_Passage to read_:
Can you imagine the new Chief Executive at Tower Hamlets Council, appointed under the auspices of government installed Commissioners being charged with Misconduct in a Public Office? Just think of the embarrassment. Embarrassment which Mick Barnbrook did his best to head off but they called him a vexatious Fascist and carried on regardless.

The CPS can delay as much as they like, they may even be trying to play it straight, but they are sure to be under pressure to find an excuse to get Tuckley and Bacon off the hook. Tuckley and the CPS conspired to “resolve [Craske’s] ongoing situation”. They know how it’s done. The alternative is to keep everyone waiting three and a half years as in the Peter Craske case.
Letter

Last month’s letter.

I took up the offer to get in touch about “issues and queries” last month. There was neither acknowledgement nor reply. The Met are cynically waiting for old men to give up safe in the knowledge that the IPCC has no power over delay.

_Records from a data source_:
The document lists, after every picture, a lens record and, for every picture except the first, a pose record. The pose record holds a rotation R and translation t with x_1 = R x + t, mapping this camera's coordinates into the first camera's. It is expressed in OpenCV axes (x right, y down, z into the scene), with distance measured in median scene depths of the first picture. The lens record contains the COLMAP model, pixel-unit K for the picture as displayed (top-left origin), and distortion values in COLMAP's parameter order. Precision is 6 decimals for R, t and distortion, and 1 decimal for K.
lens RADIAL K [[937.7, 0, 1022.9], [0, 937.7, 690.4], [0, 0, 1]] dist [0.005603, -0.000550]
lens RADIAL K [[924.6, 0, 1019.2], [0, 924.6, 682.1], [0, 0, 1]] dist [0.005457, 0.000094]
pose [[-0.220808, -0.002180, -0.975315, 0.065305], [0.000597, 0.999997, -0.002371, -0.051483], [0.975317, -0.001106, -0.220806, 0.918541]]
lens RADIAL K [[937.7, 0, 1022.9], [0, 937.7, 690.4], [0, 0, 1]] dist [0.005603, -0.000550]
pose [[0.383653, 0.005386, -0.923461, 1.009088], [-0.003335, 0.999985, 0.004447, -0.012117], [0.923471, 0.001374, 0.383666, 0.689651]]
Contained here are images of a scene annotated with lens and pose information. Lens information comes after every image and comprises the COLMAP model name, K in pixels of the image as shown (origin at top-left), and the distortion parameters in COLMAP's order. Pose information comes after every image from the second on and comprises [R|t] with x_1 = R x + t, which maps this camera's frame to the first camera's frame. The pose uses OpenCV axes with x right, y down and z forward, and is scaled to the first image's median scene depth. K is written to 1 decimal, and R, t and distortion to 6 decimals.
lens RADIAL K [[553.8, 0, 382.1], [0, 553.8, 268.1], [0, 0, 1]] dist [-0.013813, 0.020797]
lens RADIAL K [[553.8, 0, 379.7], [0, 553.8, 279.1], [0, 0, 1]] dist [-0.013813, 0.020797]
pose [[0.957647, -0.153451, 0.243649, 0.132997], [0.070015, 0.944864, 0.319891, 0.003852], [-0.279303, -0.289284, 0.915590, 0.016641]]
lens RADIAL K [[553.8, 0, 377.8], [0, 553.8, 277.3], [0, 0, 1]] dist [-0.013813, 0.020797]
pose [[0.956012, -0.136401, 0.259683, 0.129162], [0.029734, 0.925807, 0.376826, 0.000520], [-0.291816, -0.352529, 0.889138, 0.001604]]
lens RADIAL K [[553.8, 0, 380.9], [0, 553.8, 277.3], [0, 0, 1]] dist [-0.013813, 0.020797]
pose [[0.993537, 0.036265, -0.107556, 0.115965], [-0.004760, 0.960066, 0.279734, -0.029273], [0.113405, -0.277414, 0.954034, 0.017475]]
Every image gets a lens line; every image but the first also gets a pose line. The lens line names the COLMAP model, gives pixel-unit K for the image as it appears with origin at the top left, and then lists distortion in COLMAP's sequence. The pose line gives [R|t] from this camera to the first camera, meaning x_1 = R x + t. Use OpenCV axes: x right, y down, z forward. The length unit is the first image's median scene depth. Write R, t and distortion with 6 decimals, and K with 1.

_What the exercise asks_:
Proceed with the passage on the Tower Hamlets misconduct complaint, picking up after its final sentence. These entries have no connection to the passage on the Tower Hamlets misconduct complaint.

_Answer below_:
1 January (Part 2) - This website

I think the 2016 changes are all in place now. I’ve had to lose 2009 from the Index at the top of each blog - day and month view. Squeezing old years in, whatever the chosen method, would not last long. Sooner or later they would become unreadable or occupy too much space, so now you will only see the most recent seven years. For anything earlier, use the main menu bar.

When Bonkers was launched in 2009 I had no idea where it would lead. If I had thought about it I would probably have concluded ‘nowhere’.

It has changed quite a lot since then, for the better I hope. When I look back at old stuff I rarely think it is any good, perhaps I rely too much on the expectation that readers keep up with the current state of play but any more reminders and repeats than there are already would drive people away. Twitter followers for example have reached 568 five times in the past month but always fall back again. I’ve no idea what pulls people in but drives others away. Perhaps I should take my daughter’s advice. 43,300 followers.

I understand her technique is to follow everybody but install a utility that dumps all their Tweets so you don’t have to read them.

In 2009 I sketched out a Bonkers’ Style Guide - it wasn’t the first time I had published something and knew that some sort of rule book must be established if a mess was not to develop.

One silly part of it was to never give Bexley council the honour of a capital C. The convention has become a nuisance and has led to just the sort of perceived inconsistencies that the Style Guide was intended to avoid.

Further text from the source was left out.